Lucia La Sala, ricercatrice dell’Irccs MultiMedica e prima firmataria dello studio, apporofondisce così l’esito del lavoro svolto: “Dopo un anno, nell’84% del campione che aveva seguito il nuovo regime alimentare, abbiamo rilevato non solo perdita di peso, diminuzione dell’indice di massa corporea e miglioramento dei parametri cardiometabolici, con riduzione della glicemia, come era facile prevedere, ma soprattutto una riduzione del miR-21, il che ci ha confermato la relazione tra questa molecola e i valori di glucosio nel sangue”.
“Il dosaggio del miR-21, associato alla glicemia -continua La Sala- può quindi diventare un nuovo importante indicatore di prediabete e del rischio di andare incontro a diabete conclamato. Ma c’è di più. All’aumentare della glicemia, si sviluppa anche stress ossidativo, causa di danno vascolare, alimentato dallo stesso miR-21 che inibisce la capacità antiossidante delle cellule.
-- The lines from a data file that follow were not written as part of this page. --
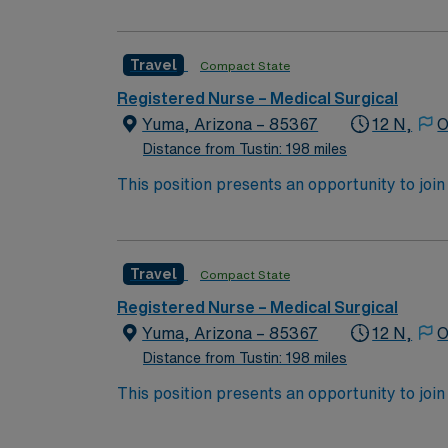
expertise will be utilized for high level care within the traditional 
experience while providing top notch patient
Travel
Compact State
Registered Nurse – Medical Surgical
Yuma, Arizona – 85367
12 N,
O
Distance from Tustin: 198 miles
This position presents an opportunity to join an e
wide variety of conditions including endocrin
expertise will be utilized for high level care within the traditional 
experience while providing top notch patient
Travel
Compact State
Registered Nurse – Medical Surgical
Yuma, Arizona – 85367
12 N,
O
Distance from Tustin: 198 miles
This position presents an opportunity to join an e
wide variety of conditions including endocrin
expertise will be utilized for high level care within the traditional 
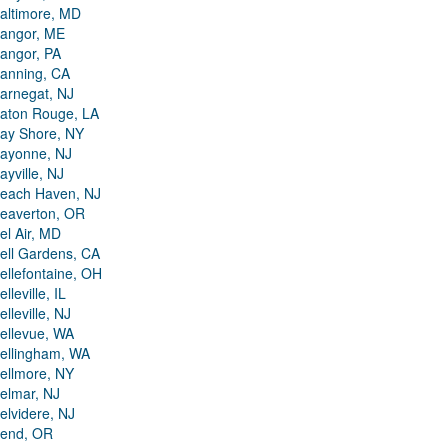
altimore, MD
angor, ME
angor, PA
anning, CA
arnegat, NJ
aton Rouge, LA
ay Shore, NY
ayonne, NJ
ayville, NJ
each Haven, NJ
eaverton, OR
el Air, MD
ell Gardens, CA
ellefontaine, OH
elleville, IL
elleville, NJ
ellevue, WA
ellingham, WA
ellmore, NY
elmar, NJ
elvidere, NJ
end, OR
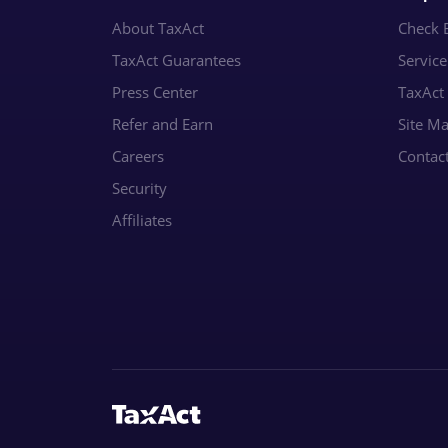
About TaxAct
Check E
TaxAct Guarantees
Servic
Press Center
TaxAct
Refer and Earn
Site M
Careers
Contac
Security
Affiliates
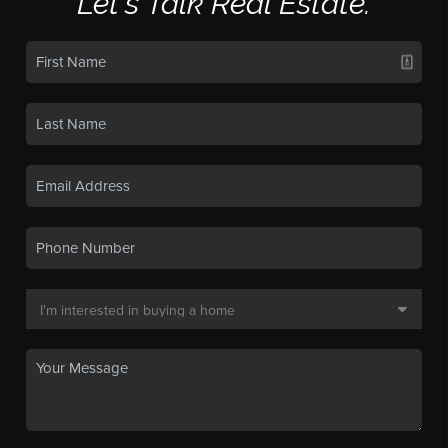
Let's Talk Real Estate.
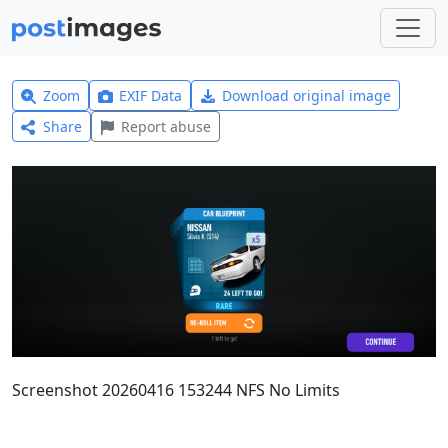
Zoom
EXIF Data
Download original image
Share
Report abuse
Screenshot 20260416 153244 NFS No Limits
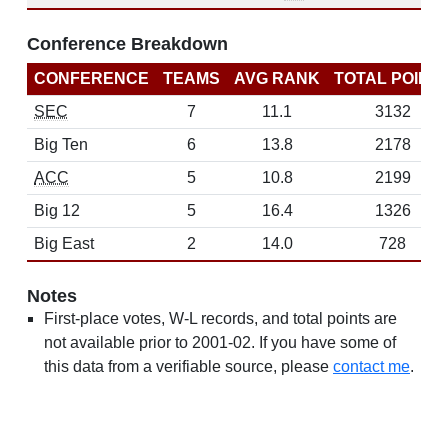
Conference Breakdown
CONFERENCE
TEAMS
AVG RANK
TOTAL POINT
SEC
7
11.1
3132
Big Ten
6
13.8
2178
ACC
5
10.8
2199
Big 12
5
16.4
1326
Big East
2
14.0
728
Notes
First-place votes, W-L records, and total points are
not available prior to 2001-02. If you have some of
this data from a verifiable source, please
contact me
.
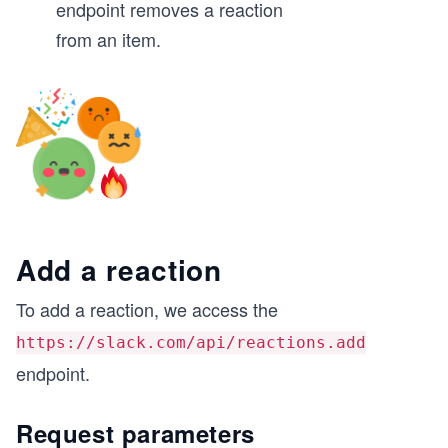
endpoint removes a reaction
from an item.
Add a reaction
To add a reaction, we access the
https://slack.com/api/reactions.add
endpoint.
Request parameters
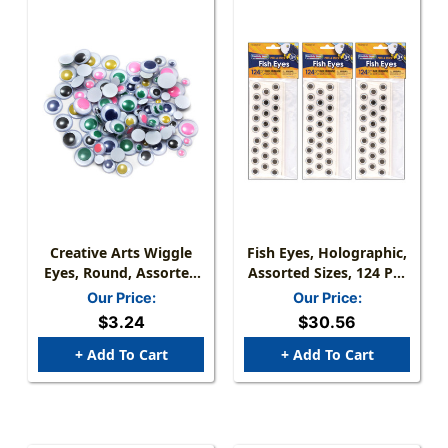
Creative Arts Wiggle
Fish Eyes, Holographic,
Eyes, Round, Assorted
Assorted Sizes, 124 Per
Sizes & Colors, Bag Of
Pack, 3 Packs
Our Price:
Our Price:
100
$3.24
$30.56
+ Add To Cart
+ Add To Cart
Dopo l’intervento sullo stile di vita, abbiamo osservato una significativa riduzione di questo danno, che, essendo nell’ambito di valori del prediabete, è ancora reversibile. Un simile risultato ci permette di affermare che il miR-21 è anche un marcatore molecolare affidabile delle reazioni dannose innescate dall’iperglicemia e della loro eventuale regressione”.
Luzi (MultiMedica): “L’informazione contenuta nel miR-21 è preziosa proprio perché ci dice su quali pazienti l’iperglicemia sta iniziando a produrre danni, ancora reversibili, e su quali è quindi prioritario intervenire”.
Aggiunge Livio Luzi, direttore del Dipartimento interpresidio di Endocrinologia, Nutrizione e Malattie Metaboliche di MultiMedica, ordinario di Endocrinologia presso l’Università Statale di Milano, tra gli autori dello studio: “Disporre di un ulteriore indicatore che, insieme a glicemia ed emoglobina glicata, ci aiuti a rintracciare il prediabete è di cruciale importanza, se pensiamo che oggi in Italia sono circa dieci milioni le persone interessate da questa condizione, su cui occorre agire prima possibile, per scongiurare che queste persone sviluppino diabete, patologia purtroppo dalle gravi complicanze cardiovascolari e su altri organi, che impattano pesantemente sul Ssn. L’informazione contenuta nel miR-21 è preziosa proprio perché ci dice su quali pazienti l’iperglicemia sta iniziando a produrre danni, ancora reversibili, e su quali è quindi prioritario intervenire”.
Conclude La Sala: “Grazie al finanziamento europeo dell’Efsd (European foundation for the study of diabetes) stiamo già attuando altre analisi per comprendere se il miR-21 e altre molecole, oltre ad associarsi a iperglicemia e ad avere un valore predittivo, giochino anche un ruolo causale nello sviluppo del diabete. Se così fosse, questa molecola potrebbe aprire le porte a nuove strategie terapeutiche, nei casi in cui la sola dieta non fosse sufficiente. A tal proposito, sarà necessario allargare l’orizzonte temporale dello studio, tornando a esaminare la nostra corte di pazienti con nuovi follow-up e proseguire le nostre ricerche sui meccanismi molecolari che governano il passaggio dalla condizione di prediabete a quella di diabete conclamato”.